Des gens , ont découvert une des musiques traditionnelles guadeloupéenne, , d’autres ont compris que tout est possible ,et OSENT ! S’exposer et valoriser , ne veut pas dire trahir ..,,??!! Pour la comparaison avec Elvis ,et donc ? Par contre si on fait des recherches sur le net , il n’y a pas de biographie ? Est-ce normal ? Il faut taper AKIYO pour découvrir Franswa et d’autres artistes d’ailleurs…C’est normal ? Là on peut polémiquer ..
j’espère que François Ladrezeau a tiré de cette expérience personnelle un renforcement de son estime de lui même, une assise indéboulonnable de son combat de musicien militant culturel. Contrairement à d’autres il a osé questionner sa pratique musicale. Il s’est exposé et il s’est renforcé.

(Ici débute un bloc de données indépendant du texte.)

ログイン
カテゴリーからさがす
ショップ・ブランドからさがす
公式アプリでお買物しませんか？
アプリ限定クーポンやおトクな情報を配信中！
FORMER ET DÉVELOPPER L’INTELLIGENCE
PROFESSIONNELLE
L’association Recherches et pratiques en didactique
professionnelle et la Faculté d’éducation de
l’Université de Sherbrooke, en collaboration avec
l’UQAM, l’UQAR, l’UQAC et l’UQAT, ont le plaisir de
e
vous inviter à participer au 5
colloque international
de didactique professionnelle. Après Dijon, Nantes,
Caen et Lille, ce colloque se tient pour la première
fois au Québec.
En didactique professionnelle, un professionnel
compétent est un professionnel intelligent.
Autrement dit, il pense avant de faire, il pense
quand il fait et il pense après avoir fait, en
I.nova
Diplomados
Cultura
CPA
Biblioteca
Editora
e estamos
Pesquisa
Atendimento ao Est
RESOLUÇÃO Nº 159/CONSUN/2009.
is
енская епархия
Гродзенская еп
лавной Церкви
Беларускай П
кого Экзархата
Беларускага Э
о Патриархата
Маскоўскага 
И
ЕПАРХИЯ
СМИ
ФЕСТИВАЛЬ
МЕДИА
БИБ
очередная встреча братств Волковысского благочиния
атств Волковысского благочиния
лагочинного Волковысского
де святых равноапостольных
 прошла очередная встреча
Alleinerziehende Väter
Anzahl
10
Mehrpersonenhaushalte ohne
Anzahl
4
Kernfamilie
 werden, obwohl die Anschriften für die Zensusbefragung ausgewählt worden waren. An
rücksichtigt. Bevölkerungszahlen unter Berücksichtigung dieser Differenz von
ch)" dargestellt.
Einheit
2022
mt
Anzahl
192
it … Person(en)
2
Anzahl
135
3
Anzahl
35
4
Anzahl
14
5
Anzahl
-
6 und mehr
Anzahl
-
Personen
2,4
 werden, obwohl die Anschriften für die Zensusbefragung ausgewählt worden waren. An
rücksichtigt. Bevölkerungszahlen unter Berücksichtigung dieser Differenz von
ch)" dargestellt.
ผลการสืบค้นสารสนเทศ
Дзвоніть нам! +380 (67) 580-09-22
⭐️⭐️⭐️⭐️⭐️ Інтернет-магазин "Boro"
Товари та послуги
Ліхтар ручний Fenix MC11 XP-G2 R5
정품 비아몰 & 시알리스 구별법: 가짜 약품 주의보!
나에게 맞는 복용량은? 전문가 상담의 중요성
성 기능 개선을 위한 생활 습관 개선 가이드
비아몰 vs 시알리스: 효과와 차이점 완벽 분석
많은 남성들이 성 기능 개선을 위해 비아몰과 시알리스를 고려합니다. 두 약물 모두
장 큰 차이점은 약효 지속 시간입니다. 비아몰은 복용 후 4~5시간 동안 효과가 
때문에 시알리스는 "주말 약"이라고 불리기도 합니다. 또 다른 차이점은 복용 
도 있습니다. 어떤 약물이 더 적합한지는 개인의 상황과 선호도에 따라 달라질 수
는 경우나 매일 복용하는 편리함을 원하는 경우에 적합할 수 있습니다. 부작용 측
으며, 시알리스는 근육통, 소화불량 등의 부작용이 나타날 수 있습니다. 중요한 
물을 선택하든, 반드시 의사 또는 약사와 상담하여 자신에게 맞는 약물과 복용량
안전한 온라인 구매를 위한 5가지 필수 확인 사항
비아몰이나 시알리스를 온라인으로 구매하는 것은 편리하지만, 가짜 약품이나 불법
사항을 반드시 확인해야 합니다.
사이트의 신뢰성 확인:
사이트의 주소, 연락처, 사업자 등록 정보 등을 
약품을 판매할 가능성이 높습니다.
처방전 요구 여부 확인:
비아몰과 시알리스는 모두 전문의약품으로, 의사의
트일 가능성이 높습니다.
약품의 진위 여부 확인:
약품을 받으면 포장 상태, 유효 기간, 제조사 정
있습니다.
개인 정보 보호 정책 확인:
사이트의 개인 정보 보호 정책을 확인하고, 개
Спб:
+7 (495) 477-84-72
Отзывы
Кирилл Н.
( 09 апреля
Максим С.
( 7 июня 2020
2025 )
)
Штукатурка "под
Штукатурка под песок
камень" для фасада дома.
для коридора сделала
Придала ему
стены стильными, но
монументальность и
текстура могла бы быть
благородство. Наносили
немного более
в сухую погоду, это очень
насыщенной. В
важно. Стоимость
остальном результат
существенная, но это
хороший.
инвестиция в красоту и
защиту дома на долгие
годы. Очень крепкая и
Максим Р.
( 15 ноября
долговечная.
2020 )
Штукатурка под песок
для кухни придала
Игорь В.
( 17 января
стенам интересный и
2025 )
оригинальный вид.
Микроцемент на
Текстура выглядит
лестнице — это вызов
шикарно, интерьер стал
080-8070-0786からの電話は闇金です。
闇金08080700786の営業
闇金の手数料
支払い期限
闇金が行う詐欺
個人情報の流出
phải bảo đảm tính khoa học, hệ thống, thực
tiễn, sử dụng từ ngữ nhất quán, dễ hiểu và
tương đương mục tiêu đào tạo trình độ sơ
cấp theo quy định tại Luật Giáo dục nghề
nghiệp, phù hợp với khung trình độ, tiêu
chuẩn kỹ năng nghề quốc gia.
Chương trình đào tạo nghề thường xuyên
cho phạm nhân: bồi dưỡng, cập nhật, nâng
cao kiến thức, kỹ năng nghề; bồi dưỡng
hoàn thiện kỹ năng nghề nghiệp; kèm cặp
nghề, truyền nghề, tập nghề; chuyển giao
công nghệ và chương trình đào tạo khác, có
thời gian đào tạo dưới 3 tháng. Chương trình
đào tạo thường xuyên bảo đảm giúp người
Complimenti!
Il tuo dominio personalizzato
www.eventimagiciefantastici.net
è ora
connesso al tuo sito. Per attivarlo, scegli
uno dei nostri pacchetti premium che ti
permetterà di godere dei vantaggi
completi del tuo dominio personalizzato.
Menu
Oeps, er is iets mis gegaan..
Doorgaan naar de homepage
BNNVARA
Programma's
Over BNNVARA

Il a prouvé, comme l’avait déjà fait Teddy Pelissier, que le gwo ka était jouable partout,à tout moment, pour toute sorte de musique. Il a prouvé ainsi que le gwo ka venait d’ une souche primitive (dans le sens de première) incontestable.. Seulement lui il l’a dit devant des millions de personnes.
Bon vent et longue vie au gwo ka et woulo bwavo à M. LADREZEAU.